The revisionist powers that did object, e.g., Iran and North Korea, were largely unable to challenge American leadership. This lack of a credible option created a novel situation in international relations—a unipolar system. This concentration of power in the hands of a single state, even one that favored the status quo and was sometimes benevolent, alarmed some, reassured others, and sparked debates over American Empire. George W. Bush’s feckless foreign policy and structural changes in global affairs undermined Washington’s position, and debates of U.S. decline have largely replaced talk of American empire.
While Washington has grappled with contentious problems— including economic malaise, the burdens of counterterrorism, conflicts in Iraq and Afghanistan, political gridlock, and the rise of potential competitors (e.g., Brazil, Russia, India, and China, the so-called BRIC countries)—the actual extent of American decline is ambiguous.
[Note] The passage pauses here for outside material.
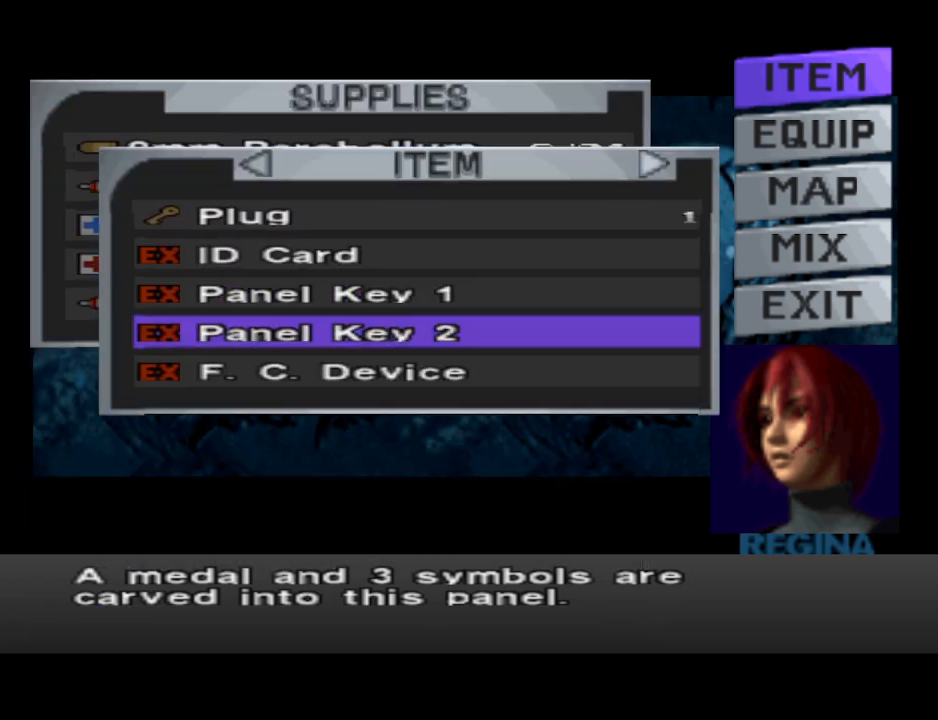
{"buttons": ["CIRCLE"], "events": [[33, "CIRCLE", "down"], [200, "CIRCLE", "up"], [400, "CIRCLE", "down"]]}
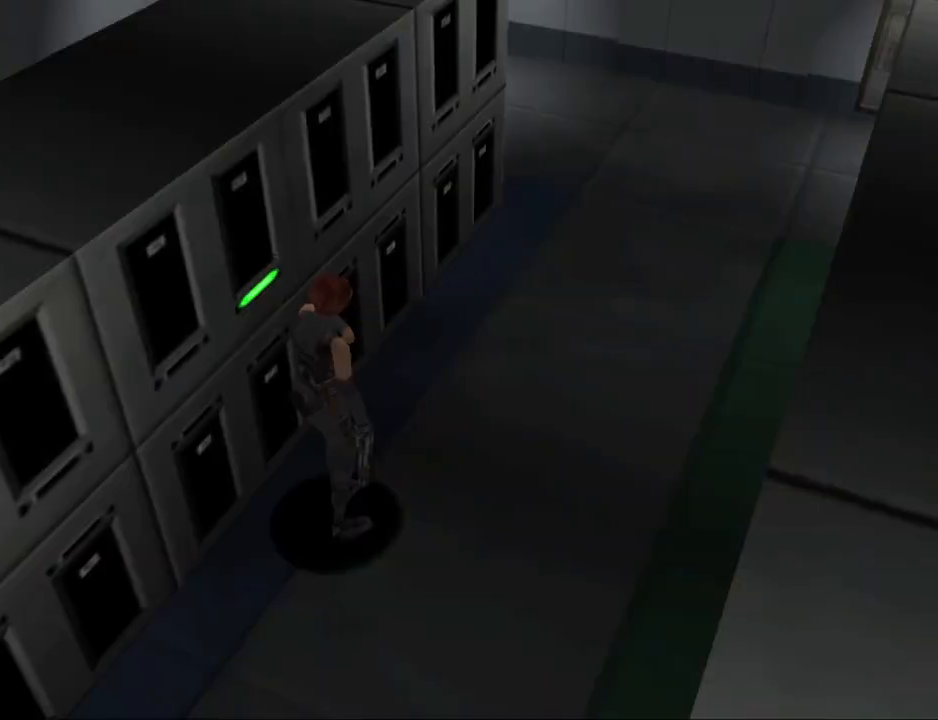
{"buttons": ["CIRCLE", "DPAD_UP"], "events": [[33, "CIRCLE", "up"], [300, "DPAD_UP", "down"], [400, "CIRCLE", "down"]]}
While many contemporary analyses spotlight U.S. weaknesses, few give equal attention to Washington’s strengths.2 Despite cloaking their predictions in the language of realism, many of these appraisals ignore or minimize the concept of relative power and downplay the political, economic, demographic, and social challenges that would-be competitors, including the BRIC countries, face. Because of these kinds of omissions, declinist predictions have, thus far, been incorrect. This chapter argues that while many states object to specific American policies, most do not desire a wholesale reordering of global politics. To illustrate these claims about the United States and the rest of the world, this chapter relies on a case study of the U.S. in the Persian Gulf—a critically important region in international relations.